As it turns out, everything Abe told Jake was true. In addition, the home exists in a frozen piece of time, one day in 1943, just before it was bombed by the Germans. Jake finds his way back to that time and meets not just Miss Peregrine herself, but all the kids Abe told him about, including girls with superhuman strength, teeth in the back of their head, power over plants, and one who spontaneously starts fires, a boy who speaks bees, and most fascinating to Jake, a gorgeous big-eyed waif named Emma (Ella Purnell) who controls air, and wears lead shoes to keep from floating away. As expected, there’s a threat beyond the bombs Miss Peregrine keep at bay: There are monsters who are sometimes in the form of humans, like Barron, played by Samuel L. Jackson, or are sometimes in the form of those noodle-limbed and razor-toothed creatures that killed Jake’s grandfather. These monsters eat eyes like they are cherries, and they are after all the peculiars and their caretakers.
Within this story, there are spectacular set-pieces that even taken alone are worthy of admission. Especially enjoyable to fantasy film geeks will be the one with a clear salute to Harryhausen’s skeletons of the SEVEN VOYAGES OF SINBAD. The plot moves quickly, and the audience is swept up in learning more about the children, the mysteries clearly lurking behind Miss Peregrine’s eyes, the direction the relationship between Jake and Emma takes, and whether all these kids will even survive the story. There are definitely elements reminiscent of HARRY POTTER, the X-MEN, and various other stories about outcasts with special powers, but the world of Miss Peregrine is just unique enough to attract those who appreciate fantasies of all kinds. The dazzling visual look of the film must be credited in part to the artistry of costume designer Colleen Atwood, cinematographer Bruno Delbonnel, and production designer Gavin Bocquet.

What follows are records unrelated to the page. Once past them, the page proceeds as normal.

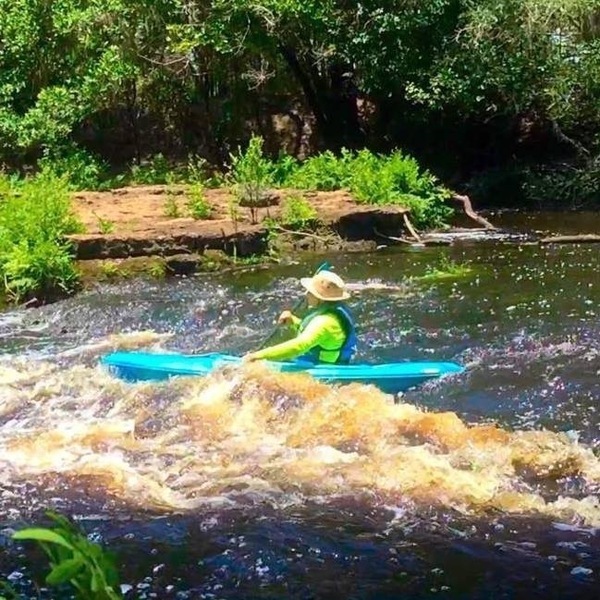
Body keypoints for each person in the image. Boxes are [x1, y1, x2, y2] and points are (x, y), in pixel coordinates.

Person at [244, 270, 357, 364]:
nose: (306, 294)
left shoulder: (325, 322)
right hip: (323, 362)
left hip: (323, 371)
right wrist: (293, 321)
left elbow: (299, 346)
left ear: (320, 298)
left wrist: (257, 356)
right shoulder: (332, 313)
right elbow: (318, 334)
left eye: (310, 292)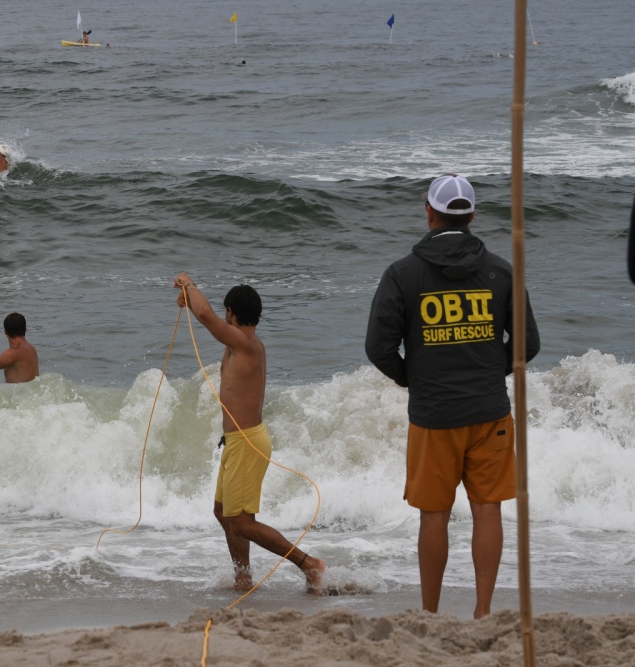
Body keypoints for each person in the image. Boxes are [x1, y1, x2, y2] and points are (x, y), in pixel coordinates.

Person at [365, 174, 540, 618]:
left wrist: (415, 379)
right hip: (489, 410)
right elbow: (528, 344)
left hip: (434, 415)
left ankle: (430, 614)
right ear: (472, 216)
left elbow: (378, 347)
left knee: (434, 515)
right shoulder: (501, 271)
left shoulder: (402, 274)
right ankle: (483, 612)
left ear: (429, 212)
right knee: (487, 509)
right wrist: (489, 373)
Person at [173, 273, 326, 593]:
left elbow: (205, 314)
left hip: (247, 442)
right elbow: (205, 314)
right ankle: (242, 576)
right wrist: (190, 300)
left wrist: (189, 285)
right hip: (236, 441)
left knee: (242, 522)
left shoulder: (244, 343)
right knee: (223, 512)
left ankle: (309, 564)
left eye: (226, 312)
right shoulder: (242, 343)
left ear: (231, 312)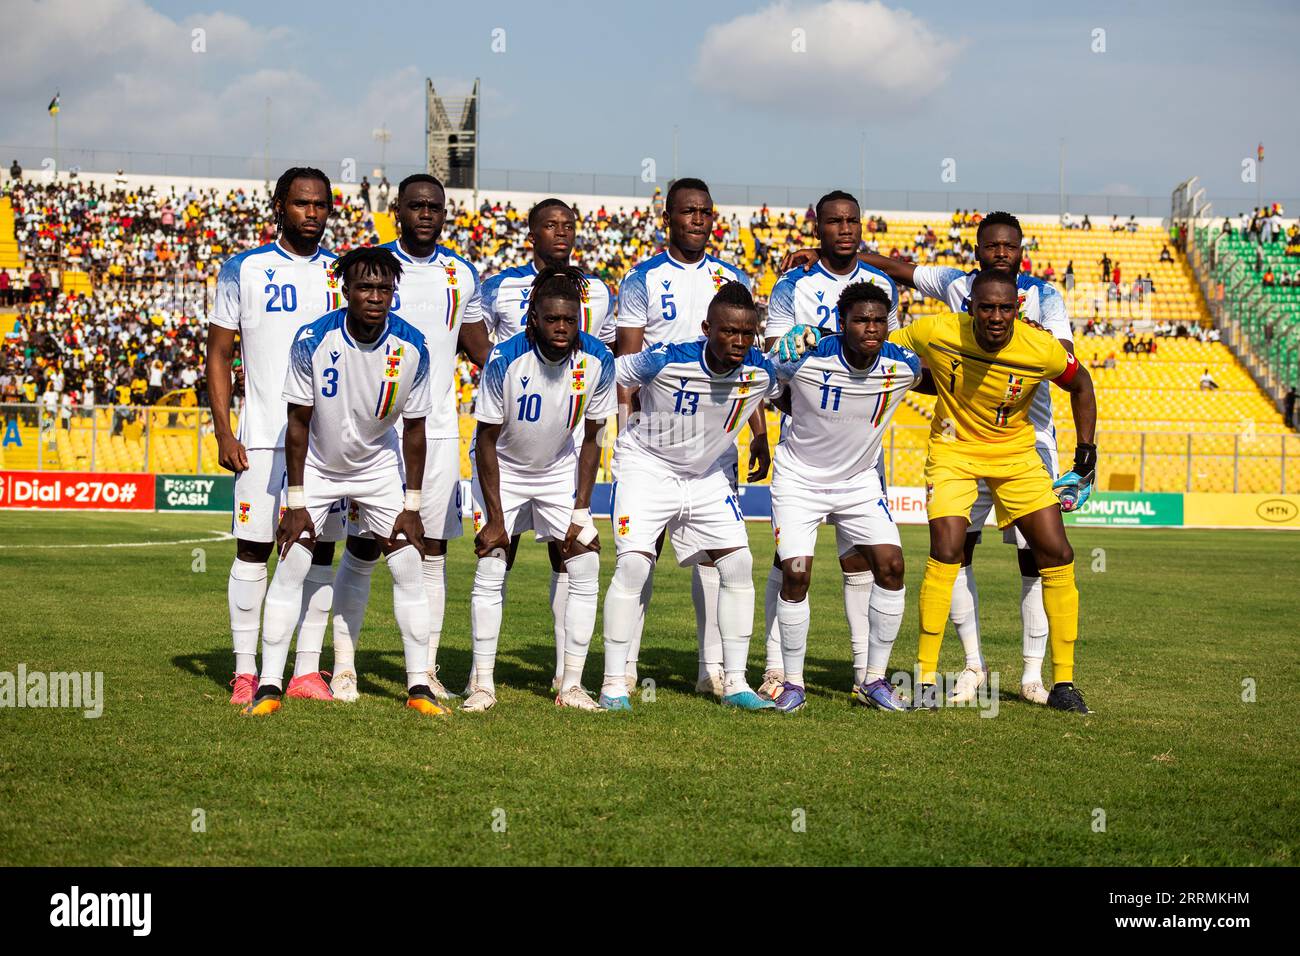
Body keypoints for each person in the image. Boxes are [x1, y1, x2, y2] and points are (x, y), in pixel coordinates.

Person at [779, 210, 1075, 704]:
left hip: (1027, 440)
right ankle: (970, 667)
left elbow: (1065, 359)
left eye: (1010, 246)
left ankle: (1032, 676)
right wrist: (834, 257)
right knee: (956, 554)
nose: (1001, 253)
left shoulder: (1044, 296)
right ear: (976, 251)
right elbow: (898, 270)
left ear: (1022, 250)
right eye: (992, 246)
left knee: (1038, 557)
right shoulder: (954, 287)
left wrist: (1081, 454)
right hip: (958, 445)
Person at [242, 246, 440, 717]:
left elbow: (415, 429)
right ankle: (270, 684)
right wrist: (295, 499)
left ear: (394, 292)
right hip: (318, 464)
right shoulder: (312, 338)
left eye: (384, 288)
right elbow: (297, 422)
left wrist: (412, 505)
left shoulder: (414, 346)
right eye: (365, 287)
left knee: (409, 566)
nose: (375, 296)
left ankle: (419, 688)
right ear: (345, 290)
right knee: (292, 565)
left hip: (377, 467)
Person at [327, 173, 490, 703]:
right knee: (361, 547)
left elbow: (477, 347)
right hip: (372, 432)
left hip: (436, 429)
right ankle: (345, 667)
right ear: (397, 209)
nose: (426, 213)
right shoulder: (373, 268)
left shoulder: (461, 273)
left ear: (445, 214)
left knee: (431, 549)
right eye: (416, 205)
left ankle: (427, 668)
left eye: (435, 207)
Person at [615, 177, 769, 699]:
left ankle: (714, 671)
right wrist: (627, 432)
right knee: (644, 551)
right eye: (689, 211)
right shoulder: (642, 278)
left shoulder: (733, 278)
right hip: (657, 433)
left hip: (714, 442)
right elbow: (628, 365)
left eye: (706, 211)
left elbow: (748, 366)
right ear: (670, 218)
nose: (699, 219)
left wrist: (758, 432)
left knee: (715, 556)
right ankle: (627, 668)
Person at [602, 281, 781, 711]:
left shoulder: (761, 369)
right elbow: (613, 374)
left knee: (738, 562)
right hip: (648, 466)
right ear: (706, 328)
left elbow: (790, 378)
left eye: (746, 333)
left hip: (707, 474)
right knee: (632, 566)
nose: (738, 341)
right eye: (727, 332)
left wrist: (800, 345)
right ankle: (612, 684)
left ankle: (735, 682)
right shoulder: (666, 359)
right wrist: (626, 421)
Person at [205, 167, 348, 706]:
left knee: (320, 553)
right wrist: (223, 428)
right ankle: (246, 671)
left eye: (321, 205)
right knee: (253, 550)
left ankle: (306, 671)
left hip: (329, 446)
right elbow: (218, 352)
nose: (312, 213)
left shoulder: (345, 274)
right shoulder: (243, 269)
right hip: (263, 436)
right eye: (301, 204)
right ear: (279, 206)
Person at [759, 190, 899, 700]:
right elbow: (775, 352)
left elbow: (887, 349)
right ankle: (778, 669)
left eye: (853, 221)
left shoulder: (881, 285)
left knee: (860, 560)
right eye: (835, 221)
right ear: (817, 227)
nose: (845, 229)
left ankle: (867, 672)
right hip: (807, 435)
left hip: (861, 448)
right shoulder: (792, 283)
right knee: (789, 562)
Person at [478, 198, 616, 693]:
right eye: (550, 225)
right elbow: (485, 439)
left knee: (580, 557)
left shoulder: (598, 304)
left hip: (563, 454)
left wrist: (582, 511)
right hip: (508, 453)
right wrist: (494, 515)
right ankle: (482, 683)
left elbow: (597, 432)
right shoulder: (502, 323)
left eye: (570, 320)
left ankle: (571, 683)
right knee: (495, 556)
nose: (563, 327)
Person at [767, 281, 919, 713]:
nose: (870, 328)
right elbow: (767, 381)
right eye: (860, 319)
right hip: (799, 479)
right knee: (796, 572)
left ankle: (873, 680)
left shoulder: (904, 365)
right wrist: (783, 355)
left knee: (891, 566)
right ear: (841, 322)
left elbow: (935, 374)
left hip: (858, 482)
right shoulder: (808, 355)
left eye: (877, 320)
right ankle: (793, 683)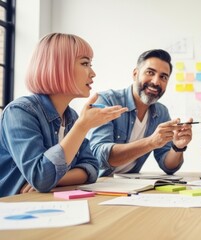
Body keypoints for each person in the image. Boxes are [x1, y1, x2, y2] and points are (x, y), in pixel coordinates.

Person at [0, 33, 127, 197]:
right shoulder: (19, 112)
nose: (93, 73)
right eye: (85, 63)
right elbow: (41, 177)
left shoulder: (71, 116)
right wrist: (82, 126)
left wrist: (56, 179)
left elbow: (92, 167)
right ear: (59, 67)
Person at [88, 49, 193, 177]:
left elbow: (168, 166)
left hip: (129, 185)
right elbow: (100, 157)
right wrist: (150, 142)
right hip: (98, 183)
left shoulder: (161, 112)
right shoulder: (107, 101)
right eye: (150, 72)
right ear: (135, 74)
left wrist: (178, 147)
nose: (156, 82)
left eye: (163, 77)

MISS PEREGRINE’S HOME FOR PECULIAR CHILDREN has so much less freneticism than we’ve recently has come to expect from Burton, it almost feels like he constructed it in his own time-loop in which each 24 hours includes a screening of PAN’S LABYRINTH. As such, it is too dark and scary for all but the most fearless children under 8 years old.
The stand-out performances are Eva Green, who, until her spectacular turn in PENNY DREADFUL, has been woefully underrated as an actress, and Ella Purnell, who fits perfectly into Burtons’ version of the Hitchcock ice blonde: the doe-eyed power-waif. However, she also has a magnetism onscreen befitting the powerful character she plays. She shows a believable vulnerability that never dips into victimhood. As appropriate to 1943, she gamely keeps calm and carries on.
It’s likely a number of critics have grown permanently tired of Burton’s style as an auteur, and reviews of this movie might suffer unfairly as a result. Never mind. To many a discerning film fan, MISS PEREGRINE’S HOME FOR PECULIAR CHILDREN will represent a return to fine form for the director. Burton has found a great home for his peculiar talents, and his fans should welcome it, and Miss Peregrine, with open arms.